Rumeli'nin neredeyse tamamının yitirilişiyle noktalanacak bir bozgun yaşanması, Yeşilköy'de karargah kuran galip Grandük Nikola'nın Dolmabahçe rıhtımında törenle karşılanıp II. Abdülhamid'le görüşmesi, payitaht halkını korkuya boğmuş; dondurucu kış soğuğunda Balkan göçmenleri İstanbul'a akarken, İstanbullular da Anadolu'ya göçmeye başlamışlardır. Facia sürerken II. Abdülhamid, savaş koşullarını gerekçe gösterip 13 Şubat 1878'de Meclis-i Meb'usan'ı kapatmıştır.

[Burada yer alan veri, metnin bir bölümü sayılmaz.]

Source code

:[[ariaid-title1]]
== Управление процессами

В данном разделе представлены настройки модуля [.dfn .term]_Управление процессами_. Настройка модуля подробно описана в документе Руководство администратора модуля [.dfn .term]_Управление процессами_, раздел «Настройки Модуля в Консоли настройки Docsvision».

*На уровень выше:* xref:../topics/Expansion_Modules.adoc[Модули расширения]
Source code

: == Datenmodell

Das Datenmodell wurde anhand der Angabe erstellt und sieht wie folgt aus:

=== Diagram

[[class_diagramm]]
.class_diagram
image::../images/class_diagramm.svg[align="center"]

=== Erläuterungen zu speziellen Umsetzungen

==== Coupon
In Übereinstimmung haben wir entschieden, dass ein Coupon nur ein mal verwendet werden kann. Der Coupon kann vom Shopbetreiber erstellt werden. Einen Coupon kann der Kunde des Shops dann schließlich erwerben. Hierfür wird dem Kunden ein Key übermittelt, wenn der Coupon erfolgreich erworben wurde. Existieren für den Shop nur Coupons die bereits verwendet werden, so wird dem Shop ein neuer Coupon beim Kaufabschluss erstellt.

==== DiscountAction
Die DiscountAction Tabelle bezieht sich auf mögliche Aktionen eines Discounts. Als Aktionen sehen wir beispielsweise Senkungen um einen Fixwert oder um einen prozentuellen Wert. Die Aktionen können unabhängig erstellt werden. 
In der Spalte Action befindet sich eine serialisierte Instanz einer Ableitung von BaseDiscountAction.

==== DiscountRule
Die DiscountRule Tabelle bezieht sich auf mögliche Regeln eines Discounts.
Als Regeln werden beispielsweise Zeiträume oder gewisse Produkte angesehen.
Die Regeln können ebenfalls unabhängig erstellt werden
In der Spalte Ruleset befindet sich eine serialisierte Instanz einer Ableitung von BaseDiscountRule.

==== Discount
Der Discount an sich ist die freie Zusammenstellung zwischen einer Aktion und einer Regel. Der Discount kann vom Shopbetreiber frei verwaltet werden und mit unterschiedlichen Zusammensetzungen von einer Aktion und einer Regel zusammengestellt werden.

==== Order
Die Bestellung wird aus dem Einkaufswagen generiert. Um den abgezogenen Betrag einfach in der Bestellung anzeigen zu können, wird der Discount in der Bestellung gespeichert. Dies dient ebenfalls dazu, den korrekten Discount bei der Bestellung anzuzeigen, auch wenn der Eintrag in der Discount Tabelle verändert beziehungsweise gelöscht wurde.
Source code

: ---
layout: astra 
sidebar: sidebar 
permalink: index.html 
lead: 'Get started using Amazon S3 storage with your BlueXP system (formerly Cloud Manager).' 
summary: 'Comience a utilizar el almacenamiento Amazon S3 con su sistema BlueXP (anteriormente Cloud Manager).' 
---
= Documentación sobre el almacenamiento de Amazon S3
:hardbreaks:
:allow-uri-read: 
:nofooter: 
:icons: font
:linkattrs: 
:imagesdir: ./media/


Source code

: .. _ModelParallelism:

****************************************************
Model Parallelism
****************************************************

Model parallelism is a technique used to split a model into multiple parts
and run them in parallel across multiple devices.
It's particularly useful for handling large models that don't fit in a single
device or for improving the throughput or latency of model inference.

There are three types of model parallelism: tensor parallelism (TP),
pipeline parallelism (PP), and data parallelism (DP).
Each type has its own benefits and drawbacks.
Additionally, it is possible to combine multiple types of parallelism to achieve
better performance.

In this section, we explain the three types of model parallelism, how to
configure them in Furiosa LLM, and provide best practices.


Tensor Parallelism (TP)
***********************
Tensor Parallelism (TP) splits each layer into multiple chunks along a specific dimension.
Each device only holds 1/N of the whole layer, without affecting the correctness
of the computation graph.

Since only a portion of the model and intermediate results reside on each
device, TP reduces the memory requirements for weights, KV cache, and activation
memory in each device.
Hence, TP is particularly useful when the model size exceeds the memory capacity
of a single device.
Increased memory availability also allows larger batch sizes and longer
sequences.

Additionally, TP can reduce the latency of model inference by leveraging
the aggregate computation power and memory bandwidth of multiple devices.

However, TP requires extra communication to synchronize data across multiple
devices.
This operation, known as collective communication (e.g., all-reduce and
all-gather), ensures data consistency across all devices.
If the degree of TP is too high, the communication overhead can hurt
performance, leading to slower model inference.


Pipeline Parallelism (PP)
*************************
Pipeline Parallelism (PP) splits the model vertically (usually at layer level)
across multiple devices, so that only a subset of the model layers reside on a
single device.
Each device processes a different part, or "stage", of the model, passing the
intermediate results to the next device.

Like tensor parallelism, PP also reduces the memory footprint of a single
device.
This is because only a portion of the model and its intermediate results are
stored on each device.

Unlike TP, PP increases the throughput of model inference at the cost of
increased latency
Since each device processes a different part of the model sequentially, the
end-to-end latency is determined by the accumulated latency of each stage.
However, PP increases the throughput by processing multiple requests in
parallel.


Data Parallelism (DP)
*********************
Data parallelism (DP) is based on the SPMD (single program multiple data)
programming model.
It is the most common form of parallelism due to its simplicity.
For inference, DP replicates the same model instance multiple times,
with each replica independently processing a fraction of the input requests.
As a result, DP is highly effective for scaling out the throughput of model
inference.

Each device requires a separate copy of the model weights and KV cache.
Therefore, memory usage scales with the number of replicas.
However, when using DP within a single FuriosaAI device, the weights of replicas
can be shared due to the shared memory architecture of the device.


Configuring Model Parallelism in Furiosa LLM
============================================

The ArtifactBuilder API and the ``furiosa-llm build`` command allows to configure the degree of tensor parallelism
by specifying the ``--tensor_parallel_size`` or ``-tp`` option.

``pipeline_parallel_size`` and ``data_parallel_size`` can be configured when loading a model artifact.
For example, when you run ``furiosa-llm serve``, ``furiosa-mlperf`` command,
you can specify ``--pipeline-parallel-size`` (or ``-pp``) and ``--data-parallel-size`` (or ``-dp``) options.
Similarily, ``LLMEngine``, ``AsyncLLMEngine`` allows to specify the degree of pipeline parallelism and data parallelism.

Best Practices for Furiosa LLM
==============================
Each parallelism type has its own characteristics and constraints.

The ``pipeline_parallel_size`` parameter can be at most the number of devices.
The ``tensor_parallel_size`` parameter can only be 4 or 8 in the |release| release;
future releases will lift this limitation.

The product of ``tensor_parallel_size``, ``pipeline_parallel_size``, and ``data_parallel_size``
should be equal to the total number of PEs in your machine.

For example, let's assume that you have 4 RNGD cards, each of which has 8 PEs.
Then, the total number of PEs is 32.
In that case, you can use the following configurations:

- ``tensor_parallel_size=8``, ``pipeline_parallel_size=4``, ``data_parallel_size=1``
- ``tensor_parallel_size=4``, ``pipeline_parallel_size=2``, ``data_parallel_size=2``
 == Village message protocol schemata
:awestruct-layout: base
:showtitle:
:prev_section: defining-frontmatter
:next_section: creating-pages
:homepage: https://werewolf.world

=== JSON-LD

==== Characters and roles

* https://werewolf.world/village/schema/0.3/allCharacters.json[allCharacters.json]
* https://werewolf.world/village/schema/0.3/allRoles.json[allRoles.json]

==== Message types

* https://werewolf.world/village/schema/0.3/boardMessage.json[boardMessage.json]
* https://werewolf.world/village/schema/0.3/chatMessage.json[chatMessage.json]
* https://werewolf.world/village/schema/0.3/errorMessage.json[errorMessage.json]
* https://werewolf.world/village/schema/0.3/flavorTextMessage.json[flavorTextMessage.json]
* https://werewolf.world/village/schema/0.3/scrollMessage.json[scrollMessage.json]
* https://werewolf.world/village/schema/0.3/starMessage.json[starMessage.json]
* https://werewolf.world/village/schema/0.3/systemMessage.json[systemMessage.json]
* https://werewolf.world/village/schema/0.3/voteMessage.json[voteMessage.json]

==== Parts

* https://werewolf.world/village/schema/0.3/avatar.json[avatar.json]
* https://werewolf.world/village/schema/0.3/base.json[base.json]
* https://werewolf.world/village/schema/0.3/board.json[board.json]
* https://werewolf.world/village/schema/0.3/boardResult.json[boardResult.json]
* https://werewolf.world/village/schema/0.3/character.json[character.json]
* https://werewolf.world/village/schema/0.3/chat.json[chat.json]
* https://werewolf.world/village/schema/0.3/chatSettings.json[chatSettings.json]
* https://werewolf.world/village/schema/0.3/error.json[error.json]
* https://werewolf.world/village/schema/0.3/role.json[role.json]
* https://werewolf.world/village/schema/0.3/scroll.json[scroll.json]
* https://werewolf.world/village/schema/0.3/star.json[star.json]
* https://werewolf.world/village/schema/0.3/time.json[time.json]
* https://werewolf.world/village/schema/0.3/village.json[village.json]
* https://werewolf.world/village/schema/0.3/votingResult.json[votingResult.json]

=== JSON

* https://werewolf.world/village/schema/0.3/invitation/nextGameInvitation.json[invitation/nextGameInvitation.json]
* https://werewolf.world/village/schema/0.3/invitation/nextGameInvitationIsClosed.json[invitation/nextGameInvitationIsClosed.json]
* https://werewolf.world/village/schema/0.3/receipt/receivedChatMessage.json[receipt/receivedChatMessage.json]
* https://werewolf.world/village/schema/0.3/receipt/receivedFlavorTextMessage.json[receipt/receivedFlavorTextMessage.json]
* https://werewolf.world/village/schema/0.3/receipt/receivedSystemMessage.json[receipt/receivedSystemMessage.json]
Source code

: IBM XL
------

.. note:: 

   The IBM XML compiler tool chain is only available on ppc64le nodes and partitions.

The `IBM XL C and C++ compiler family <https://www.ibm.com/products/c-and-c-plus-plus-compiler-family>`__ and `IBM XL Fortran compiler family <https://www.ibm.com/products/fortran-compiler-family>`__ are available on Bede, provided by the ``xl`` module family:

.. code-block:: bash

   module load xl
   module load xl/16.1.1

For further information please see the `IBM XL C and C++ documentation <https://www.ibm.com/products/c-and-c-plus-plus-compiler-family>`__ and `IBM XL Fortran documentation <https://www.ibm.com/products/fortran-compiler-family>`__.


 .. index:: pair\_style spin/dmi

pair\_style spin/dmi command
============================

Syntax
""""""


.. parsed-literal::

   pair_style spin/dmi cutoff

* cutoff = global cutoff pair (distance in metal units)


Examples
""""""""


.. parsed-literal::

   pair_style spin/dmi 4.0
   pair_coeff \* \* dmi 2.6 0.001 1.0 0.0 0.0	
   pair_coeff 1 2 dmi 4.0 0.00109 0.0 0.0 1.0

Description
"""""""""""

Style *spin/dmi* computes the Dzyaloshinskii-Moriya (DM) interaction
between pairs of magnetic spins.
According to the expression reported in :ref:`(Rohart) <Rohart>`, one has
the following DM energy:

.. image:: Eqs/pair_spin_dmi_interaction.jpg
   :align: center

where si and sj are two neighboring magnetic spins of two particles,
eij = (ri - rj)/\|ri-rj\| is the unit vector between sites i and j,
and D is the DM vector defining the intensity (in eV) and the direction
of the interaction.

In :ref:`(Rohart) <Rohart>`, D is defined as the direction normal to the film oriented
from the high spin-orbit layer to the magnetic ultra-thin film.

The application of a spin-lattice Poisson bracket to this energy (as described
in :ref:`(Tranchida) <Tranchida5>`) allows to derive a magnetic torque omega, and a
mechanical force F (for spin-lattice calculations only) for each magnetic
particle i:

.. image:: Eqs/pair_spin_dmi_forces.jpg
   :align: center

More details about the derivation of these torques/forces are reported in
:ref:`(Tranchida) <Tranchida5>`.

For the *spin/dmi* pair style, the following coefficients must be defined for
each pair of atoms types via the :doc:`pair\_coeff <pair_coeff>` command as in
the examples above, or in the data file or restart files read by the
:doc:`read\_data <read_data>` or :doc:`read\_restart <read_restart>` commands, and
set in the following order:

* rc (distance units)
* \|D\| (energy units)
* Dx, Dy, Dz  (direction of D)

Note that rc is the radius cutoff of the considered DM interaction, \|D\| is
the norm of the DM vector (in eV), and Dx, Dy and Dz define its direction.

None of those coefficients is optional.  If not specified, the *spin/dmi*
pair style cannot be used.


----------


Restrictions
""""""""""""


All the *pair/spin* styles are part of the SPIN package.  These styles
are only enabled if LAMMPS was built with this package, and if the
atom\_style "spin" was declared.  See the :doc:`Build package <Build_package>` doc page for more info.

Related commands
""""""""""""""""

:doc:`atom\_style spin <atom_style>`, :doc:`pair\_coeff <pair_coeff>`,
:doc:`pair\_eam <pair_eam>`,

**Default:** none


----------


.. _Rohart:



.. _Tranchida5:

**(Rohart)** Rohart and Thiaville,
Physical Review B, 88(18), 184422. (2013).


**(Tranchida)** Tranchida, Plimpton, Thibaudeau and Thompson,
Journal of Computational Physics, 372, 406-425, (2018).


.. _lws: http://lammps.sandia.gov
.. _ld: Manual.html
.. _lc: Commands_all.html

İzleyen günlerde Süleyman Paşa, dağılan birlikleri Filibe'de toplamaya çalışırken Rus tümenlerinin Edirne'ye girdiği haberi ve " Gavur geliyor!" sadalarıyla, bitkin ve aç askerler de şuursuz bir kaçışa yönelmişler; Kazaklar, asker-sivil demeden, yetiştikleri kafileleri kılıçtan geçirmişlerdir. Zağra Müftüsü Hüseyin Raci Efendi, o günlerin kıyım ve kırımlarını özetle şöyle anlatır:
"Ahali zaten ürkmüş ve tetik üzerinde bulunur olduğundan, düşmanın İşve ve Hamidli geçitlerinden tecavüz ettiği gün, araba ve hayvanları ile, bunları bulamayanlar ise yayanca, Zağra ve Çırpan üstünden kaçmaya başladılar. Yardımcı askerler dahi dağıldı. Bu firari askerler Çırpan, Eski Zağra, İzlâdi ve Karlova taraflarından yollara dökülen binlerce muhacire bir kat daha dehşet verdiler. Kabacık ve Sekbanlı istasyonlarına mahşer gibi toplanmış, karlar üstünde şimendifer bekleyen biçare ahali bu korkuyla Edirne'ye ve Kırcaali dağlarına yürüdüler. Yollarda ve istasyonlarda terk olunan kıymetli eşyaların, at ve hayvanların hesabı yoktu. Evlâdını taşıyamayanların, 'Araba getirip sizi alacağız!' diye aldatıp bıraktıkları masumlar karlar üstünde bekleşe kalmışlardı. Herkes can derdine düştüğünden, geriden gelip faciayı görenler de bir âhı teessüfle yanlarından geçip giderlerdi. Ruslardan kaçan yüz binlerce ahali, sel önündeki çer çöp gibi, imkân nereye müsait olursa o tarafa akıp gitmekte, ana baba evladını ve evlat ana babayı terk etmekte, o şiddetli kışta kırlarda kar üstünde yatmaktaydılar. Her işin tedbirinde noksanlık olduğu gibi, muhacirlerle dolu katarlar haftalarca yollarda tutuldu ve birçokları öldü. Mütareke görüşmeleri için hususi trenle Kızanlık'a hareket eden Server ve Namık paşalar muhacirlerin dehşet verici manzarasını görmemek için trende gizlenmeye mecbur olmuşlardı. Diğer yandan Moskof orduları her taraftan Edirne'yi kuşatmış; öncüleri ise Çatalca'ya erişmişlerdi. Bunlar, yetiştikleri muhacirleri soyarak vahşetle katlettiler. Yollarda soğuktan donarak, kalabalık yüzünden vagonlardan dökülerek ölenler de sayısızdı."